CesiumAstro, which applied for the incentives under the codename Project Cesium, was founded in 2017 by longtime Lockheed Martin Space Systems executive Shey Sabripour, who helped develop low-Earth orbit satellites at the defense contractor. His new company counts NASA and the U.S. Air Force among its customers and has the backing of venture capital firms like Kleiner Perkins and Airbus Ventures.

The company has developed hardware that uses active phased arrays or steerable beams of radio waves, enhancing that hardware with software that puts signals together. The company claims its technology allows devices to better communicate in space and on the ground at a lower cost than systems that rely on base stations.

The company is also looking to move beyond building communications gear and payloads to building satellites, with a goal of completing two satellites a day at its new plant starting in 2025. Low-Earth-orbit satellites are smaller and lighter, allowing for several to be launched at once into space.

The EDC extended another large incentive award, worth $3.8 million, to a startup company, codenamed Project Cranium, that is focused on using prefabricated net-zero panels and 3-D construction printing to build more affordable housing, a key focus of the Polis administration.

Project Cranium is looking at locating its headquarters in El Paso County and creating 381 new jobs paying an average annual wage of $64,383, which is just above the average annual wage in that county. The company, which currently has six employees, has an incentive offer in hand from the state of Kansas and is waiting on one from Texas.
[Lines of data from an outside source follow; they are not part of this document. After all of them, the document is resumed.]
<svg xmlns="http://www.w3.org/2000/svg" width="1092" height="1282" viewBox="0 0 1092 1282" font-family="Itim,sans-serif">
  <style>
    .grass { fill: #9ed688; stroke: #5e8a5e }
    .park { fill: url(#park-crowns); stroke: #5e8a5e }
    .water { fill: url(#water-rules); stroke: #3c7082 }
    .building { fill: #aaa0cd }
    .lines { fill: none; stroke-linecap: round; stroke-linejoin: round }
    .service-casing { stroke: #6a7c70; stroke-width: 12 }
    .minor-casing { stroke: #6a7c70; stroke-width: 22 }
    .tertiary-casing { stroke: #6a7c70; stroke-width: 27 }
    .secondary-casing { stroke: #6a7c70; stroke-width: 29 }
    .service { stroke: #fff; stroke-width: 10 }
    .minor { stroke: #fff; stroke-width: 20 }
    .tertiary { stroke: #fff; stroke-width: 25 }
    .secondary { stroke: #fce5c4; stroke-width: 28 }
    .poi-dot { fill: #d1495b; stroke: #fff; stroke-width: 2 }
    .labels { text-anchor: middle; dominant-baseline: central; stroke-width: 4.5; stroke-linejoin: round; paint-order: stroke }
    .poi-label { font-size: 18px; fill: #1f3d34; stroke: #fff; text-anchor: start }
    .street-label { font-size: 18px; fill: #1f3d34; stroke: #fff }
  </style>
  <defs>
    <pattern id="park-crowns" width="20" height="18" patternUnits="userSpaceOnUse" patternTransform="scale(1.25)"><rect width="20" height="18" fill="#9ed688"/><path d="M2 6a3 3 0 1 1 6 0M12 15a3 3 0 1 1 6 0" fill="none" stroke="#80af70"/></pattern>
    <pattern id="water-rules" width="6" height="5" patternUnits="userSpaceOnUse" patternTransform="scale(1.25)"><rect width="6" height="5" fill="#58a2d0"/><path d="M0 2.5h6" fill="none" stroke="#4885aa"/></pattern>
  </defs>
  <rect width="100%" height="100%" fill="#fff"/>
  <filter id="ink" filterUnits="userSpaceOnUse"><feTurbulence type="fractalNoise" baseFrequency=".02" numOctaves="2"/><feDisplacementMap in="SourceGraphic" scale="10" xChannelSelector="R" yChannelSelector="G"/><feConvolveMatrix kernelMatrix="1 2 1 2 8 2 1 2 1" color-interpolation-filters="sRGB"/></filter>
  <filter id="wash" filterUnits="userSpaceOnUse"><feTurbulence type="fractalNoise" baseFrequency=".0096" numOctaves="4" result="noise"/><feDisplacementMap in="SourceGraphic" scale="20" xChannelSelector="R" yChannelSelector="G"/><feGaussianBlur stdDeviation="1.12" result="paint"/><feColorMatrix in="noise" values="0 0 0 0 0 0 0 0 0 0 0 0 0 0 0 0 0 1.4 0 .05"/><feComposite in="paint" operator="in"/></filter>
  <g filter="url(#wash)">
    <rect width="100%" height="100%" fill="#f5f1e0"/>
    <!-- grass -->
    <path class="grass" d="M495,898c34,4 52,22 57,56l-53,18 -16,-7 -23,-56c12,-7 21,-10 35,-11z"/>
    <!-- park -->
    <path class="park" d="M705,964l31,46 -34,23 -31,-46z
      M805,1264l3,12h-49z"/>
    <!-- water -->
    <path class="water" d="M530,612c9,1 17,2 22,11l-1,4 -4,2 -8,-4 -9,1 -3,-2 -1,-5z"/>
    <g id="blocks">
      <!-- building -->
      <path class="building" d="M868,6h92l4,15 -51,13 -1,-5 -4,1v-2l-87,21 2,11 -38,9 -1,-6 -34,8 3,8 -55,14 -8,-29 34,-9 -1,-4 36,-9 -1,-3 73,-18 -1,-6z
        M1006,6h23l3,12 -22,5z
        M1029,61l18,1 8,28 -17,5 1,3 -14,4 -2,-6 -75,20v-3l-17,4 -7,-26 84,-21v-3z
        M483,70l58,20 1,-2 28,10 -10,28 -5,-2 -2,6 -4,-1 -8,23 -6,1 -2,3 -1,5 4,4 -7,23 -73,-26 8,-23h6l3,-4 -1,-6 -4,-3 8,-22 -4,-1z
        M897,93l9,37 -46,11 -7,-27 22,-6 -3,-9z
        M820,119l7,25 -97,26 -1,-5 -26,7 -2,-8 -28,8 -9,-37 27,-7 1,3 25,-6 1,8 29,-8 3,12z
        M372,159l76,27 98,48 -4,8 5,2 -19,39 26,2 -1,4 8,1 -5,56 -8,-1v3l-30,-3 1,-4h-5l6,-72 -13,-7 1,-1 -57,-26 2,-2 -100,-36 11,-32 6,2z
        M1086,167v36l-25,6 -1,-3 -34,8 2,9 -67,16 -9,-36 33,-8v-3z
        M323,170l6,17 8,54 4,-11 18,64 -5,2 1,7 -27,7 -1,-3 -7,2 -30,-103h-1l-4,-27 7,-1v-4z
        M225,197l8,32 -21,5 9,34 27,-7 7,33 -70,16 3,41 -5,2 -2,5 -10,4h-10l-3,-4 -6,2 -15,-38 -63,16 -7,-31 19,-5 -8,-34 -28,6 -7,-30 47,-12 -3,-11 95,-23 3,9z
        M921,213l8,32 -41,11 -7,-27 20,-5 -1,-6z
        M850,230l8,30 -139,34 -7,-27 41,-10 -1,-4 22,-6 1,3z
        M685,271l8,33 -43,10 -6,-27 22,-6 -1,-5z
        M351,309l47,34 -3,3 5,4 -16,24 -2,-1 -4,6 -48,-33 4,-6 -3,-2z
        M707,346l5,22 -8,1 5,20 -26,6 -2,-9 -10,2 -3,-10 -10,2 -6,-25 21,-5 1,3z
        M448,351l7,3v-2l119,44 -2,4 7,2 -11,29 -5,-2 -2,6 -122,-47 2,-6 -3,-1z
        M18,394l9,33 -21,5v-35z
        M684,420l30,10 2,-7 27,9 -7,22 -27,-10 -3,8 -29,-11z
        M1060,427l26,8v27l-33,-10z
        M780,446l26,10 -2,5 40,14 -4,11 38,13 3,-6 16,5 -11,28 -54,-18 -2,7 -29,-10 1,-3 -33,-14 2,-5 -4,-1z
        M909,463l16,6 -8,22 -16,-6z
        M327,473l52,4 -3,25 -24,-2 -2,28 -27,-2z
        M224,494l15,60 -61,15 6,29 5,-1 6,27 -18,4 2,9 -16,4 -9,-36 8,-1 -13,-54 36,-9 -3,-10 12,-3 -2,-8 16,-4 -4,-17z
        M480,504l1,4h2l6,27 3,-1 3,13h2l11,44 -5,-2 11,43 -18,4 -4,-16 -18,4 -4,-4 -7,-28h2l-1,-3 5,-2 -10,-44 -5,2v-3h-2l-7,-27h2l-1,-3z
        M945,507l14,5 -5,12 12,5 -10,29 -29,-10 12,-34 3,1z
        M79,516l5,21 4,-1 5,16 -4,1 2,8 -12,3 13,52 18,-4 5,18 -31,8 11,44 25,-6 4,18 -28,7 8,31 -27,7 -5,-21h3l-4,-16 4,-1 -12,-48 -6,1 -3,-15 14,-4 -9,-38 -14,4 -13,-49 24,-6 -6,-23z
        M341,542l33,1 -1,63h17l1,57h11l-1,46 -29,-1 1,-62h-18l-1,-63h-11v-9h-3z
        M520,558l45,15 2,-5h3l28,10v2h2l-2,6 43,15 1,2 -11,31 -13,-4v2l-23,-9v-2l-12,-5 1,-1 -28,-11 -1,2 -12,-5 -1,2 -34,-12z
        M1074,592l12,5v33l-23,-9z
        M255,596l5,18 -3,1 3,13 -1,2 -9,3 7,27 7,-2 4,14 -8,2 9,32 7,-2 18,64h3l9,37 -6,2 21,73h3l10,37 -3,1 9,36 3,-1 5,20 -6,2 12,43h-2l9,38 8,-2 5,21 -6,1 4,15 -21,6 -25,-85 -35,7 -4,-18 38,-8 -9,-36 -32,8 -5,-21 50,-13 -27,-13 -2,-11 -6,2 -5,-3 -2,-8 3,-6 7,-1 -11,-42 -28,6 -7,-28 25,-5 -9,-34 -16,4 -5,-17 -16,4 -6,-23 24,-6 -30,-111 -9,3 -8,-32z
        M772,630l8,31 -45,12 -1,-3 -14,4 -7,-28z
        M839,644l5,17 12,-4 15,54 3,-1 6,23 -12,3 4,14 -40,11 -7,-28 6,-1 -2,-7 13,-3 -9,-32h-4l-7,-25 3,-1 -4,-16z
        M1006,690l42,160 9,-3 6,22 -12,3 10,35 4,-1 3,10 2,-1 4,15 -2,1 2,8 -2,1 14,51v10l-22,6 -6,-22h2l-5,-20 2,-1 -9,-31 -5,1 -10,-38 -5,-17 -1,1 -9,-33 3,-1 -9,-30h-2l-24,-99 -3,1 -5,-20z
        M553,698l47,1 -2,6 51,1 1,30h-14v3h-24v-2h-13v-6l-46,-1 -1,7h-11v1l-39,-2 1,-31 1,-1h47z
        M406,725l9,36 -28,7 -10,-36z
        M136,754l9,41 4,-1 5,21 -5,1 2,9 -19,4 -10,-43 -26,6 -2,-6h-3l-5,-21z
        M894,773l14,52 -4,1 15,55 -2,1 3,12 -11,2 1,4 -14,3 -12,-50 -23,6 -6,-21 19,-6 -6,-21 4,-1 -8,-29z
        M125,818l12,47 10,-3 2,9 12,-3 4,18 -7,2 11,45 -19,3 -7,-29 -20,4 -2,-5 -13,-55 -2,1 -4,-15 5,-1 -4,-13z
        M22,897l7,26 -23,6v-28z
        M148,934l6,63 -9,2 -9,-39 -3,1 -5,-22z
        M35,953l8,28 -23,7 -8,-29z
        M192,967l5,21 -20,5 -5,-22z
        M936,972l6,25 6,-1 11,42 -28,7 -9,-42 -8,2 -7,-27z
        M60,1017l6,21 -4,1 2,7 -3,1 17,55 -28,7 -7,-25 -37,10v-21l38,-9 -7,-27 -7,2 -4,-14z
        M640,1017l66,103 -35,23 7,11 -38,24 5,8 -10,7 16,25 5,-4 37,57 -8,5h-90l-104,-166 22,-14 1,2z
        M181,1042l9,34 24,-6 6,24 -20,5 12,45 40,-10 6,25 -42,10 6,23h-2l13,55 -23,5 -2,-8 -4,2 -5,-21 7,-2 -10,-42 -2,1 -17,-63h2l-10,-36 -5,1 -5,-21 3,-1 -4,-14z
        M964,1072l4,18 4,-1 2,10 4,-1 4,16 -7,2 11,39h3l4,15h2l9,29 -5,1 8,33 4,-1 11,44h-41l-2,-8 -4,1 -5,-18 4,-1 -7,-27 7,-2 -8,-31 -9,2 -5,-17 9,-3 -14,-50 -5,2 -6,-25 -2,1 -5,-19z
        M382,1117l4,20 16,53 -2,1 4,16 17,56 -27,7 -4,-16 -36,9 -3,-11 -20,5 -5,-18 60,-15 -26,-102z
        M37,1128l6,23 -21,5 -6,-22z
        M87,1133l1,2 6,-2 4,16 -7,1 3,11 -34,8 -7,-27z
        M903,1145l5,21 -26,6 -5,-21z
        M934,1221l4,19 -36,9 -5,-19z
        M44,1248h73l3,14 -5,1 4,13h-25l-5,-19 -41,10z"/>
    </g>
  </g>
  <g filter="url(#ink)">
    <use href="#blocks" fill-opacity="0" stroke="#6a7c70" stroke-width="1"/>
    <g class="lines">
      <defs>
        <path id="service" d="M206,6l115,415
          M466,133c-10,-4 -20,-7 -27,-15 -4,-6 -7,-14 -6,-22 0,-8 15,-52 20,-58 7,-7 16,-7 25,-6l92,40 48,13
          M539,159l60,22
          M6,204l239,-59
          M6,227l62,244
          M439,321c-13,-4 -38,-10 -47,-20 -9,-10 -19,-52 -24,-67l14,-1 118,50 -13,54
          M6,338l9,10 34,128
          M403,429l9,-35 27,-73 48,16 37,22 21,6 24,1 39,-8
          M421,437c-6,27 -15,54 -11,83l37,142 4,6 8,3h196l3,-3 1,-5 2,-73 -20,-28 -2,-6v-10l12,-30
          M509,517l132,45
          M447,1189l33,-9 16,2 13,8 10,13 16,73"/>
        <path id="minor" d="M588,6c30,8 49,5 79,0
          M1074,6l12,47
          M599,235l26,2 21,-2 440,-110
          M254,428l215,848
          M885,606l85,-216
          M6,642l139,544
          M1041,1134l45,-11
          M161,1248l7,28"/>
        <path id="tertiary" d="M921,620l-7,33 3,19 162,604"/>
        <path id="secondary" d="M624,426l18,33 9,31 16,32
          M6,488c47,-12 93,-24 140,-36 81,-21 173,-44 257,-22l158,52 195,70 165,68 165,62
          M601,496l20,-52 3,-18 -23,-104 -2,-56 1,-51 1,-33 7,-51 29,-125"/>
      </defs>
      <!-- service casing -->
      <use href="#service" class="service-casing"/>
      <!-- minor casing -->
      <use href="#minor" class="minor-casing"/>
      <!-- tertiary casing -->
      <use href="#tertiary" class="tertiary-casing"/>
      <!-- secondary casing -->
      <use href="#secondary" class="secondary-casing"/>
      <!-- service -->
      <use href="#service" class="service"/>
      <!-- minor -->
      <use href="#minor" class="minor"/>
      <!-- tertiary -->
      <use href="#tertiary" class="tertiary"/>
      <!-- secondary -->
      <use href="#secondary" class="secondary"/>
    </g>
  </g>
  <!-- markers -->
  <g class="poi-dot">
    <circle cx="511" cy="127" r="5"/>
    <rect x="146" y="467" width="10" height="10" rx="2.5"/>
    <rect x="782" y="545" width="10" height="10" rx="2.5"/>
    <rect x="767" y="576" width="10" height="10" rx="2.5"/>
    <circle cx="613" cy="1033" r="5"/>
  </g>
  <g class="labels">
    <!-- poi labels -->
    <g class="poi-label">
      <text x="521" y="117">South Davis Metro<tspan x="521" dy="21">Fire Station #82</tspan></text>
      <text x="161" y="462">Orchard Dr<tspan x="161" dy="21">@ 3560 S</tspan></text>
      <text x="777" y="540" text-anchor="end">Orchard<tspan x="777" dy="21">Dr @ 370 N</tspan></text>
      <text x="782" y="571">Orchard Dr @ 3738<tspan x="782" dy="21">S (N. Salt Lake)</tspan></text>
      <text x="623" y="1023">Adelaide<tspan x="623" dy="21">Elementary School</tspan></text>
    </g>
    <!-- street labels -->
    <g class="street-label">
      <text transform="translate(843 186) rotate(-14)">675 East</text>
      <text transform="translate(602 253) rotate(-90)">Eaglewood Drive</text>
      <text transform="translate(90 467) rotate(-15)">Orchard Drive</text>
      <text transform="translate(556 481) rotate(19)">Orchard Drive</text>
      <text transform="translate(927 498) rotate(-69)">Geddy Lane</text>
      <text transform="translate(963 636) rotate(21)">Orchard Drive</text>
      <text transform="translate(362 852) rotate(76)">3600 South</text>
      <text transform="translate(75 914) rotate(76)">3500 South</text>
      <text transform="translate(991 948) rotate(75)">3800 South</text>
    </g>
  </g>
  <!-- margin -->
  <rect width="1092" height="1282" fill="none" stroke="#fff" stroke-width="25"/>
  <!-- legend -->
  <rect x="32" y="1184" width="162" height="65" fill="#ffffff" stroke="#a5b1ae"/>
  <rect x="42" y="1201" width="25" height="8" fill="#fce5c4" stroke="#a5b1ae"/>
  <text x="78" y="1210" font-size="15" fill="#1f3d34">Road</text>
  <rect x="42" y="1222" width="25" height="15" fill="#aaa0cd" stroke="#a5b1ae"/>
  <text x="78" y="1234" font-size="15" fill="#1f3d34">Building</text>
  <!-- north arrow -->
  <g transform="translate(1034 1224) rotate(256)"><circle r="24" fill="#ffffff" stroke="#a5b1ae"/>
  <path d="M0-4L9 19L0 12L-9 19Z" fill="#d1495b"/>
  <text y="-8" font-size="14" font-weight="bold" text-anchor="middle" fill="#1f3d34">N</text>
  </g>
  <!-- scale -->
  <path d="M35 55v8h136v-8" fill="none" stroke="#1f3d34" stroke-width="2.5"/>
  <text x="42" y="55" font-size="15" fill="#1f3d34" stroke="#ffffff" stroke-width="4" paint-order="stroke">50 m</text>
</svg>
Another awardee Thursday could help Colorado with its goal of landing its share of new semiconductor manufacturing, which the Biden administration is trying to return onshore by offering $39 billion in incentives under the CHIPS & Science Act.

Project Dots could bring 189 additional jobs to El Paso County. The company designs and makes nontraditional semiconductors that can be placed in glass and flexible materials. That flexibility of the substrate makes the chips useable as digital sensors in a variety of applications.

The company currently has 135 workers based in Colorado and the average annual wage of the proposed jobs would be $96,866, which is 161% of the average in El Paso County.

Project Dots is also looking at Arizona and New York, states that have been aggressive in pursuing chip industry jobs. The EDC extended $2.8 million in Job Growth Incentive Tax Credits to sway its decision.